Construction output in the region is predicted to grow at an annual average rate of 1.7%. The commercial and infrastructure sectors are expected to make the largest contribution with respective annual average gains of 4.1% and 2.6% over the forecast period. The former should carry on receiving support from robust levels of consumer spending driving demand for new retail outlets. One of the largest retail-orientated projects is the £500m redevelopment of Birmingham city centre. Infrastructure output should be buoyed by £1.8bn worth of investment into the Midlands’ roads network between 2015 and 2021.

The public non-housing and private housing sectors are also expected to register respectable annual average growth of 1.5% and 1.3% respectively between 2016 and 2020. One the largest projects for the former’s university sub-sector is the £80m development of the University of Warwick’s National Automotive Innovation Campus on University Road, Coventry.

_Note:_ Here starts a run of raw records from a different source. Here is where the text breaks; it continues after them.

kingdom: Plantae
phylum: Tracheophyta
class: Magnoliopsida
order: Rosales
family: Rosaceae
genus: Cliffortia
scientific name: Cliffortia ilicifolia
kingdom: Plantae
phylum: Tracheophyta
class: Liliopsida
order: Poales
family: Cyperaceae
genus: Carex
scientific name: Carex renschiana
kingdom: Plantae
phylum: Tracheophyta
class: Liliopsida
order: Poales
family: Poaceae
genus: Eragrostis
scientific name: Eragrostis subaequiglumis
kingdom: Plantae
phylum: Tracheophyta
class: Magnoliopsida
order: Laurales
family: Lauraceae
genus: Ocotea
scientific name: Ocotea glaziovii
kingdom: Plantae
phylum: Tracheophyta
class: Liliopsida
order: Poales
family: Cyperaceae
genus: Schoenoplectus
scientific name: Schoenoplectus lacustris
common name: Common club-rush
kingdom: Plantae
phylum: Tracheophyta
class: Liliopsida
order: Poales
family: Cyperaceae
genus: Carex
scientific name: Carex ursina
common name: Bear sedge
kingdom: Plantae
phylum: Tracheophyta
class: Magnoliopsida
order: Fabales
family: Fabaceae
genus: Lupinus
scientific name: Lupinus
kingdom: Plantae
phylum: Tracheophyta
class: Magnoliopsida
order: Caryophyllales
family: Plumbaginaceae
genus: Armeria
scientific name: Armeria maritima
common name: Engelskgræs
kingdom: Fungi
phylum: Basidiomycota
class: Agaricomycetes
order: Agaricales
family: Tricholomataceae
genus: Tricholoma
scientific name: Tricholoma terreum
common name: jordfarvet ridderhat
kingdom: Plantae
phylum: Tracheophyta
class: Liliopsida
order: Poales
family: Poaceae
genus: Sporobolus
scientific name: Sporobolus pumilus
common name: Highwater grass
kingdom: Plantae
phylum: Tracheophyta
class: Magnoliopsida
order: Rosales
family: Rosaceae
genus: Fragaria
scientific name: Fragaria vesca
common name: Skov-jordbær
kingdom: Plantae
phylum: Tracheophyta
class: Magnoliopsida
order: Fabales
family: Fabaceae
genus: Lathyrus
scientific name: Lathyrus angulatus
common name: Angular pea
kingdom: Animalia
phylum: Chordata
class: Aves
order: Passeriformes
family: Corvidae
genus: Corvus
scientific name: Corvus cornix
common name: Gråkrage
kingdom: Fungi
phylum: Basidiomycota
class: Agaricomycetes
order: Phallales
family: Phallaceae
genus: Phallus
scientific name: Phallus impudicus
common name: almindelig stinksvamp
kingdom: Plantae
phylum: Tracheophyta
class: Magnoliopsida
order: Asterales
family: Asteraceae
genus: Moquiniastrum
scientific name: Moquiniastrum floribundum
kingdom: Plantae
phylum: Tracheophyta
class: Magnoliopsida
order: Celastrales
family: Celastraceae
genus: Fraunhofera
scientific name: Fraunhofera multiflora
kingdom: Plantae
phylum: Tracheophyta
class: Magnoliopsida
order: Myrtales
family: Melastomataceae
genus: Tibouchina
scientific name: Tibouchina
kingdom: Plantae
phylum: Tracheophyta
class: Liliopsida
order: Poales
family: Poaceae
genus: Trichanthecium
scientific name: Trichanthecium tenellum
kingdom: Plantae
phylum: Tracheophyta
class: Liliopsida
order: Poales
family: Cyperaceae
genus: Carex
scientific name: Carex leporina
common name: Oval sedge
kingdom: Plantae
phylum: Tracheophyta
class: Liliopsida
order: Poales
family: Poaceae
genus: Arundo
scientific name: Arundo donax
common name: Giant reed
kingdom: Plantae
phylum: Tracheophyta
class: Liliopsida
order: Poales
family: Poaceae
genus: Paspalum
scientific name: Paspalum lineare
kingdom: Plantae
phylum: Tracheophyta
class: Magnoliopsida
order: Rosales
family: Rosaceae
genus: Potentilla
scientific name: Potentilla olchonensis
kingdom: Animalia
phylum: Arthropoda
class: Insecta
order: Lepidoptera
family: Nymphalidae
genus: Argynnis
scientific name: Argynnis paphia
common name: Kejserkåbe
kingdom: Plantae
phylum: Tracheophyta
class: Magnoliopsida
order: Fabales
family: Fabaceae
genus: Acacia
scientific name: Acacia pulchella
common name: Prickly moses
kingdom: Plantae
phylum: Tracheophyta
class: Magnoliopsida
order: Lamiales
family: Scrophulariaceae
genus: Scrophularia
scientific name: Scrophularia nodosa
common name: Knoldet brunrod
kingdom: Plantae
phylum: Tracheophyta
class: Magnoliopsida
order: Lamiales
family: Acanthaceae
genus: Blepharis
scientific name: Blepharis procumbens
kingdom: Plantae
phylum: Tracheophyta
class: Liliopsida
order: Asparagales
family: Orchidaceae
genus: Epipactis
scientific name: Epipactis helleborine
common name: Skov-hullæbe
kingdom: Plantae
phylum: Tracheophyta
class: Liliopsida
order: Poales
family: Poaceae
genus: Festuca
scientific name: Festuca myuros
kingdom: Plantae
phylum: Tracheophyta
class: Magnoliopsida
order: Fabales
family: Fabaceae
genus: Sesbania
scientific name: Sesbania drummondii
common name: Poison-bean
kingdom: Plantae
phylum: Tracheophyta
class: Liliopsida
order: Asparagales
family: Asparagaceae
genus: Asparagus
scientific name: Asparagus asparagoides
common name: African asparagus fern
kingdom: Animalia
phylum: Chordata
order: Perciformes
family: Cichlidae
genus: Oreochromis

To help deliver this pipeline of work, CITB has joined forces with the construction industry to expand Go Construct, a web portal that helps people find out about the range of great construction career opportunities available.

Lorraine Gregory, partnership manager, for the West Midlands, commented: “We can’t build the Britain we want without apprenticeships and the careers they lead to. That’s why we want these new statistics, showing solid, sustained growth, to inspire more people across West Midlands to start apprenticeships and more construction firms to take them on.

“We also want to attract workers who have left the industry to return, and upskill those in it, so we can deliver major projects and new housing faster and better.”